▶ _Supplied records_:
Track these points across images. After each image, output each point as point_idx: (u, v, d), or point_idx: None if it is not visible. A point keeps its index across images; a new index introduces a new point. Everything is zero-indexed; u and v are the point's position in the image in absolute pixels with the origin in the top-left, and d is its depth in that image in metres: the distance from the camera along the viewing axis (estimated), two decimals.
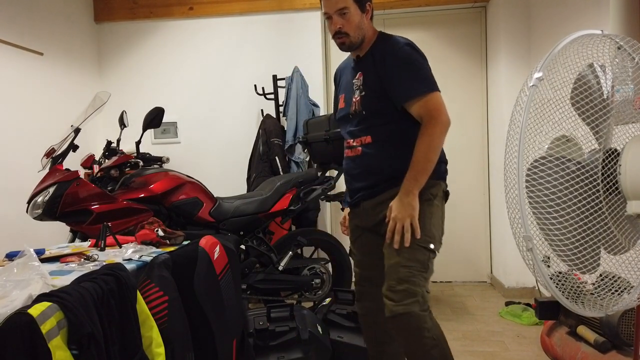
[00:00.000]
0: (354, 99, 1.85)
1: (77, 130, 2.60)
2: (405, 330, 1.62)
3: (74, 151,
==
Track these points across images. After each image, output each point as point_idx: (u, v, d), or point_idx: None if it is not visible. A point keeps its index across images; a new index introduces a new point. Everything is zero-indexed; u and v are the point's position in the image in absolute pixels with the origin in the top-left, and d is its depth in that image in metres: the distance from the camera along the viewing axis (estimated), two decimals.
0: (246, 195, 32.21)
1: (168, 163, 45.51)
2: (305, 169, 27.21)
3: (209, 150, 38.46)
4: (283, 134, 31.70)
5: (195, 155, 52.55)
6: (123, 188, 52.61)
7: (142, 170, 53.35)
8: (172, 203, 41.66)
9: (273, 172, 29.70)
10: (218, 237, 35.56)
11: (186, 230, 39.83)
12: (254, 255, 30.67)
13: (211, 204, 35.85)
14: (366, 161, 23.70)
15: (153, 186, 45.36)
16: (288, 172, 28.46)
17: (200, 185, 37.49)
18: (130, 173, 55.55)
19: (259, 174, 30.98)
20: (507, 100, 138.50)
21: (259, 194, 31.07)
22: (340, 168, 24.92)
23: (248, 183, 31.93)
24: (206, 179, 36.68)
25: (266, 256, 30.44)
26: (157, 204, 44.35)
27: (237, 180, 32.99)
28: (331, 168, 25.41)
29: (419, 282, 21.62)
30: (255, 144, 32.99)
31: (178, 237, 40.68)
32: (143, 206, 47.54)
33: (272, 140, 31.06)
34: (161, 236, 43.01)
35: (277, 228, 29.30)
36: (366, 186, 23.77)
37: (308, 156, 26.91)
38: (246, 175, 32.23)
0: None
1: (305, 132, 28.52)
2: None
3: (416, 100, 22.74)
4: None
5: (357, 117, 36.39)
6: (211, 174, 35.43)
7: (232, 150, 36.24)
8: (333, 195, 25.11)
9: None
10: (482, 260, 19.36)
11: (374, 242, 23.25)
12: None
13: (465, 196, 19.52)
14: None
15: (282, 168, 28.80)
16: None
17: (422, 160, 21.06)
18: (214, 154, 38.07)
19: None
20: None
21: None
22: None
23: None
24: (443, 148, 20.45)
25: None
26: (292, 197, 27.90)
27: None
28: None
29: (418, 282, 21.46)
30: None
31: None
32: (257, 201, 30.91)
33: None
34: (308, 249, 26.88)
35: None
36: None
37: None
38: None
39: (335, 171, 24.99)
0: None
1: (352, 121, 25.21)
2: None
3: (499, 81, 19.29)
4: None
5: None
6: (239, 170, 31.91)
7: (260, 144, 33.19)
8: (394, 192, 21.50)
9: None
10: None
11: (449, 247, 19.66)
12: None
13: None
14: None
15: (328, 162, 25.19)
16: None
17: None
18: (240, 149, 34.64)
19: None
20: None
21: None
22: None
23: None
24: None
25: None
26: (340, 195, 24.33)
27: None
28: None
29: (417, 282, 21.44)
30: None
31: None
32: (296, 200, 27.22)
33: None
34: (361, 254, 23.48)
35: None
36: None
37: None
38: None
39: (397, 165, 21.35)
...
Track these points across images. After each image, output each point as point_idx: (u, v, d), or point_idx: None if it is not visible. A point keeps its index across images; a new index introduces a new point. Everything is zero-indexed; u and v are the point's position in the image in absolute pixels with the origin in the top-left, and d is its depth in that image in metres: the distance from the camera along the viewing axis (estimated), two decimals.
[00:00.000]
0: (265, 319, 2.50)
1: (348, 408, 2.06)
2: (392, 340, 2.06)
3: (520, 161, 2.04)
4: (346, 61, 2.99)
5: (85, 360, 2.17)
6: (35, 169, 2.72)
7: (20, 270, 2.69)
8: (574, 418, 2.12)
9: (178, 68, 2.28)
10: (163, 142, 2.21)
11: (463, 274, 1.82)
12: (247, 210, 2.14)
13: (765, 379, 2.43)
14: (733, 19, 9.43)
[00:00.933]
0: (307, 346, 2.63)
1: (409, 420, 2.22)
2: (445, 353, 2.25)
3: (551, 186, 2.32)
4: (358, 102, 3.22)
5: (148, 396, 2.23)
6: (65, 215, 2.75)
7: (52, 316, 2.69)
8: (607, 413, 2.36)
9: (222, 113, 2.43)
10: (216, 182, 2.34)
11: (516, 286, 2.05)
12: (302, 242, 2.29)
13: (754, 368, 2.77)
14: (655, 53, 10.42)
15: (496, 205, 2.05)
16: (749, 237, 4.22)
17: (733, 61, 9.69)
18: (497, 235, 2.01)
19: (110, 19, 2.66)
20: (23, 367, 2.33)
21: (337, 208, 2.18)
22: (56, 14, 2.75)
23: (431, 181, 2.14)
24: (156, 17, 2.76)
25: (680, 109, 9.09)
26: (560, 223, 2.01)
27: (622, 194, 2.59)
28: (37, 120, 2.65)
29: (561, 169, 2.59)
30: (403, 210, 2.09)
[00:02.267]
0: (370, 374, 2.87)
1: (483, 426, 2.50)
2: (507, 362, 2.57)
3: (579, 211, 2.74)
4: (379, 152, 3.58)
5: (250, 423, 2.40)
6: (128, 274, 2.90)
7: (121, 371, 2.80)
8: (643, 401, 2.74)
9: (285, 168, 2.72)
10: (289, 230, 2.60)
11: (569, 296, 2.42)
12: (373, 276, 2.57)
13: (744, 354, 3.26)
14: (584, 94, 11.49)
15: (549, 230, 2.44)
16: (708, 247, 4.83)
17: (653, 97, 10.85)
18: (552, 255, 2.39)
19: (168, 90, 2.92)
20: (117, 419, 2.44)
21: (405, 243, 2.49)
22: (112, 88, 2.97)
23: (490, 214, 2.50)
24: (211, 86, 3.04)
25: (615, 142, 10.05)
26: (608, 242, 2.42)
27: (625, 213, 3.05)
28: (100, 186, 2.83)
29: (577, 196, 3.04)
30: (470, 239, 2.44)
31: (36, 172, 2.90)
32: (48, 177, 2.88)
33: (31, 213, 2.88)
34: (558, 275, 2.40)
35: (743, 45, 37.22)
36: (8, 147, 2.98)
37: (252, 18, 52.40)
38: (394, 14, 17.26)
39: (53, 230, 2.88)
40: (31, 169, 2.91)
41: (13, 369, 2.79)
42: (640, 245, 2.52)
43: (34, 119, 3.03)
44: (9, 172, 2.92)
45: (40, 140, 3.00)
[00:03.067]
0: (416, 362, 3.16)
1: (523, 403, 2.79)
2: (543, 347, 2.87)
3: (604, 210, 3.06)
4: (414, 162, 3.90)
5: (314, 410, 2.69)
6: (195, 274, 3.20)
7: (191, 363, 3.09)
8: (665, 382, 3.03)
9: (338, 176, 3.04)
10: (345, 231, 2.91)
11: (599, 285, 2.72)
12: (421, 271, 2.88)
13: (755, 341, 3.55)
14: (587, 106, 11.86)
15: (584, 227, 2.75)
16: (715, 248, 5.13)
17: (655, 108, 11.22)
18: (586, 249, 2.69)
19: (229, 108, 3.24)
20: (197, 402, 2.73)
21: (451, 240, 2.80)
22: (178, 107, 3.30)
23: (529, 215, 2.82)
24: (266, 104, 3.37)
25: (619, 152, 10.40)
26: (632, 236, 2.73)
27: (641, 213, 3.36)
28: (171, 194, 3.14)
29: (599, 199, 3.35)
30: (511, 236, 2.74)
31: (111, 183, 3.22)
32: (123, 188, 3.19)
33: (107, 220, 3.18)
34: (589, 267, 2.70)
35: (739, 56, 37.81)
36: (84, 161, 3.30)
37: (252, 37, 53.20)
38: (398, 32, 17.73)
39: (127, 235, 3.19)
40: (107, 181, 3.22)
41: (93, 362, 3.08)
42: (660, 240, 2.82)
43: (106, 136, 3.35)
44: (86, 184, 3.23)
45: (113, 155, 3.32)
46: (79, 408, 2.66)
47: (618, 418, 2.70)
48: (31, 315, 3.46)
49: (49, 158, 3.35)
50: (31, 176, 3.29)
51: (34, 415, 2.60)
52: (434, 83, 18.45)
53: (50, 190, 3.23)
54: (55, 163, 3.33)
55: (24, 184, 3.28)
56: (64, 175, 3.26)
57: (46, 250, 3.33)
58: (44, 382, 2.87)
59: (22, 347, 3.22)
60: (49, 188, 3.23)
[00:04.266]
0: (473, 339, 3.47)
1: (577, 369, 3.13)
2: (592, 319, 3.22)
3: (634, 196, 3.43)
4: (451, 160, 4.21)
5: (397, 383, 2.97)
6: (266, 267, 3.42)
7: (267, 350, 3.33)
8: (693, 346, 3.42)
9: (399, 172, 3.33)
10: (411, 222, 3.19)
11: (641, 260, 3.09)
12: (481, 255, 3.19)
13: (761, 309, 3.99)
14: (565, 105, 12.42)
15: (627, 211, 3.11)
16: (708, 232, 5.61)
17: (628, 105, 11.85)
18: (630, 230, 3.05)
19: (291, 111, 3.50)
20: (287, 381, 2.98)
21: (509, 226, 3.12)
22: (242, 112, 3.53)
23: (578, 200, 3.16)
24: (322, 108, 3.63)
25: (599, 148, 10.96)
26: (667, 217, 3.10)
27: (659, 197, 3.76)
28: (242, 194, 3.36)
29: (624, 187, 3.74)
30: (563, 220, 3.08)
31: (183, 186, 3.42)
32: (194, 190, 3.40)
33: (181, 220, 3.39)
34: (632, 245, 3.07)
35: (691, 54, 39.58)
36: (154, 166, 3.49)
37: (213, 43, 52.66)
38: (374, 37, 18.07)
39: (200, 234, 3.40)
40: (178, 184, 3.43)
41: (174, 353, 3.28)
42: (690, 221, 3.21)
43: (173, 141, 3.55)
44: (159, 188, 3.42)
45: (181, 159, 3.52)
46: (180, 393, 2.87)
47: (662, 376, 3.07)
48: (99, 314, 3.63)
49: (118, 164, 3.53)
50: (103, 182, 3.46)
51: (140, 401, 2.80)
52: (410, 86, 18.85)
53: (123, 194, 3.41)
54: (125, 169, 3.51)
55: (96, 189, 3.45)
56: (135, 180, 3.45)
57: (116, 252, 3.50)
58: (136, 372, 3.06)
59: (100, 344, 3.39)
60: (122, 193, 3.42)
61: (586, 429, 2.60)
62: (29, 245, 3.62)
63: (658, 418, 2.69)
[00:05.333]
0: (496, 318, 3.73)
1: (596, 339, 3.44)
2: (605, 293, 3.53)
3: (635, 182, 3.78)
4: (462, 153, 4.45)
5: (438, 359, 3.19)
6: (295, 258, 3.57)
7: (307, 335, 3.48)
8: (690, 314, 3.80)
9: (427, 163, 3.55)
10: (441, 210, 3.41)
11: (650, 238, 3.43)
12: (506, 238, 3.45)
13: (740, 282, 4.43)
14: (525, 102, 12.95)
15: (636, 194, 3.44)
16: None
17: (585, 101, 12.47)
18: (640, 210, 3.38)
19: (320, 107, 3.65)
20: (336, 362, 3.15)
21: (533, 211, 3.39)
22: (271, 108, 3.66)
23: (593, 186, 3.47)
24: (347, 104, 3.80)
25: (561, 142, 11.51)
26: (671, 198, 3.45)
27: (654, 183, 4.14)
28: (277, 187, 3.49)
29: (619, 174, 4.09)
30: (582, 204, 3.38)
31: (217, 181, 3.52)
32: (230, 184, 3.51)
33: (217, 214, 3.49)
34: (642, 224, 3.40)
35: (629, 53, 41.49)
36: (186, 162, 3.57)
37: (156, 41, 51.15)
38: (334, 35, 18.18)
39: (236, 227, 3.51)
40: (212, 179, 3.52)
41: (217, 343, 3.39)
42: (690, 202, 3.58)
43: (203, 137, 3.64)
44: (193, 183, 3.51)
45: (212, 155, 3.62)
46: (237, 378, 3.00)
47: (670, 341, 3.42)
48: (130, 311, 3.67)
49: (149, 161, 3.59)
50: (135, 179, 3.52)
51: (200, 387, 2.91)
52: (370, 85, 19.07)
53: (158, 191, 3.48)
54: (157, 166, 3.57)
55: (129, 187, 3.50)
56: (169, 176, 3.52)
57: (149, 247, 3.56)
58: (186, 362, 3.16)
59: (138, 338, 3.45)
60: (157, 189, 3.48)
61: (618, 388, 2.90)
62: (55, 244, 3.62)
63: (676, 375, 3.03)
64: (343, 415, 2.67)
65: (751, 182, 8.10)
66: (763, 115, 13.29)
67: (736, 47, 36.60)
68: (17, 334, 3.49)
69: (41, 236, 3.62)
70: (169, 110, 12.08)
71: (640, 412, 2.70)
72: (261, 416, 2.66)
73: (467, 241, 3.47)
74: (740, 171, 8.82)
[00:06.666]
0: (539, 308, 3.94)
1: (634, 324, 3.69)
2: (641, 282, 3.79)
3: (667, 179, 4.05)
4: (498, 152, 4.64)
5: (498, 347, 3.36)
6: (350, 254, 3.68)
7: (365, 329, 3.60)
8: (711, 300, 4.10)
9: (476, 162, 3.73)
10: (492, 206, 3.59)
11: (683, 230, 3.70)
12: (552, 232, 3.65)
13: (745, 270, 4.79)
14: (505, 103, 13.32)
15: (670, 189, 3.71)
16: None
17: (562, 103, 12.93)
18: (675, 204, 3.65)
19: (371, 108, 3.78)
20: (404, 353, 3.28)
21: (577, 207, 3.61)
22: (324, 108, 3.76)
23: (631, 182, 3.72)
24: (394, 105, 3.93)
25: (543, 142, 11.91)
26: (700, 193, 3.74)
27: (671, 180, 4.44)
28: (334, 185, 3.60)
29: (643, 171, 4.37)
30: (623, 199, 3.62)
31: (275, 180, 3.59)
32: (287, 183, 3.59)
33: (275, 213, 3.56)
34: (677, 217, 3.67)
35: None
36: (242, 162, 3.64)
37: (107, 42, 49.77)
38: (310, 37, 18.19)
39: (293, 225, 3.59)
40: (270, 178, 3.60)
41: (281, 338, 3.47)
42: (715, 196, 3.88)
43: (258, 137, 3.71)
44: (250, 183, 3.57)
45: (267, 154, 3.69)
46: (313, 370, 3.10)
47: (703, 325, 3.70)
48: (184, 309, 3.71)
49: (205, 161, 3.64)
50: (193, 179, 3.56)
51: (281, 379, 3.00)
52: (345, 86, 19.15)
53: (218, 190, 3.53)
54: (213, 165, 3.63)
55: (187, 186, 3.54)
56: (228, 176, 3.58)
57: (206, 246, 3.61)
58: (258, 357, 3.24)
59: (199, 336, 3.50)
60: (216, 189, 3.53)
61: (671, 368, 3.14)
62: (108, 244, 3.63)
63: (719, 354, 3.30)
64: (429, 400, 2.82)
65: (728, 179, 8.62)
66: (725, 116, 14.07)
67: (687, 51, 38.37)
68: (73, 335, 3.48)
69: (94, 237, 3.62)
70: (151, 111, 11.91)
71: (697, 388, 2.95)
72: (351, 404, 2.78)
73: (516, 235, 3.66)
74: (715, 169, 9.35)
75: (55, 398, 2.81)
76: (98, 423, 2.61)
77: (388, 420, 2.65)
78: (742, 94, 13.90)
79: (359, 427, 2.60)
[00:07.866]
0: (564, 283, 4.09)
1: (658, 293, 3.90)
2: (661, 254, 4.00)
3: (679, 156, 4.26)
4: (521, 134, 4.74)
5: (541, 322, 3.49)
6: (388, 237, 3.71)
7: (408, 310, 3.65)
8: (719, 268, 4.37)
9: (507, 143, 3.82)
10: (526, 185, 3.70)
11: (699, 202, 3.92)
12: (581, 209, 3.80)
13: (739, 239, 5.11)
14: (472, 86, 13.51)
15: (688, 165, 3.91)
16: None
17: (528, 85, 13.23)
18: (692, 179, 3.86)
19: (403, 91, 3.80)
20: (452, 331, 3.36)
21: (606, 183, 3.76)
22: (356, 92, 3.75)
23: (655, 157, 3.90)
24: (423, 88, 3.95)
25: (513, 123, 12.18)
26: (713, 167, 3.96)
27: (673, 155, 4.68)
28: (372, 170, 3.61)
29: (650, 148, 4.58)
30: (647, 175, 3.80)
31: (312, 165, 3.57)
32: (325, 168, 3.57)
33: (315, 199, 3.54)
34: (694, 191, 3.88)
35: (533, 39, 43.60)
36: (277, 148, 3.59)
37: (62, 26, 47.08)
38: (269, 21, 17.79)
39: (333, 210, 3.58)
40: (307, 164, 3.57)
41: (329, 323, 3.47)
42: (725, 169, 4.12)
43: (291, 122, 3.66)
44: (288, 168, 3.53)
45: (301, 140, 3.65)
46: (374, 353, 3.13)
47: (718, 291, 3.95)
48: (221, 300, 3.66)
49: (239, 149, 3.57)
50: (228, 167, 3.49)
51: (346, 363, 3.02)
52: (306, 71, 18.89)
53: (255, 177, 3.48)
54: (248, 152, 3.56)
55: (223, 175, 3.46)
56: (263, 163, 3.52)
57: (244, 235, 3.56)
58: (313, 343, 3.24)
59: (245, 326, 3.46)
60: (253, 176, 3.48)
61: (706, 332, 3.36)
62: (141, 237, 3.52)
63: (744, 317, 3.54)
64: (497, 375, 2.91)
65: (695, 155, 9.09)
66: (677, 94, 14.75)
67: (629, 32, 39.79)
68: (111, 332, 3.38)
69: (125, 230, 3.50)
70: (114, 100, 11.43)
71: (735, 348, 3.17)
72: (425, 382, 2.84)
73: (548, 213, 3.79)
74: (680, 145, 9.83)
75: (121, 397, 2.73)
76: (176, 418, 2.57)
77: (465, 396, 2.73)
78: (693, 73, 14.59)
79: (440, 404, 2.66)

▶ _Work request_:
Everything above from the line containing "[00:00.933]" down to the line containing "30: (403, 210, 2.09)" should be copied exactly, both end lines included, and nothing else.

▶ _Solution below_:
[00:00.933]
0: (307, 346, 2.63)
1: (409, 420, 2.22)
2: (445, 353, 2.25)
3: (551, 186, 2.32)
4: (358, 102, 3.22)
5: (148, 396, 2.23)
6: (65, 215, 2.75)
7: (52, 316, 2.69)
8: (607, 413, 2.36)
9: (222, 113, 2.43)
10: (216, 182, 2.34)
11: (516, 286, 2.05)
12: (302, 242, 2.29)
13: (754, 368, 2.77)
14: (655, 53, 10.42)
15: (496, 205, 2.05)
16: (749, 237, 4.22)
17: (733, 61, 9.69)
18: (497, 235, 2.01)
19: (110, 19, 2.66)
20: (23, 367, 2.33)
21: (337, 208, 2.18)
22: (56, 14, 2.75)
23: (431, 181, 2.14)
24: (156, 17, 2.76)
25: (680, 109, 9.09)
26: (560, 223, 2.01)
27: (622, 194, 2.59)
28: (37, 120, 2.65)
29: (561, 169, 2.59)
30: (403, 210, 2.09)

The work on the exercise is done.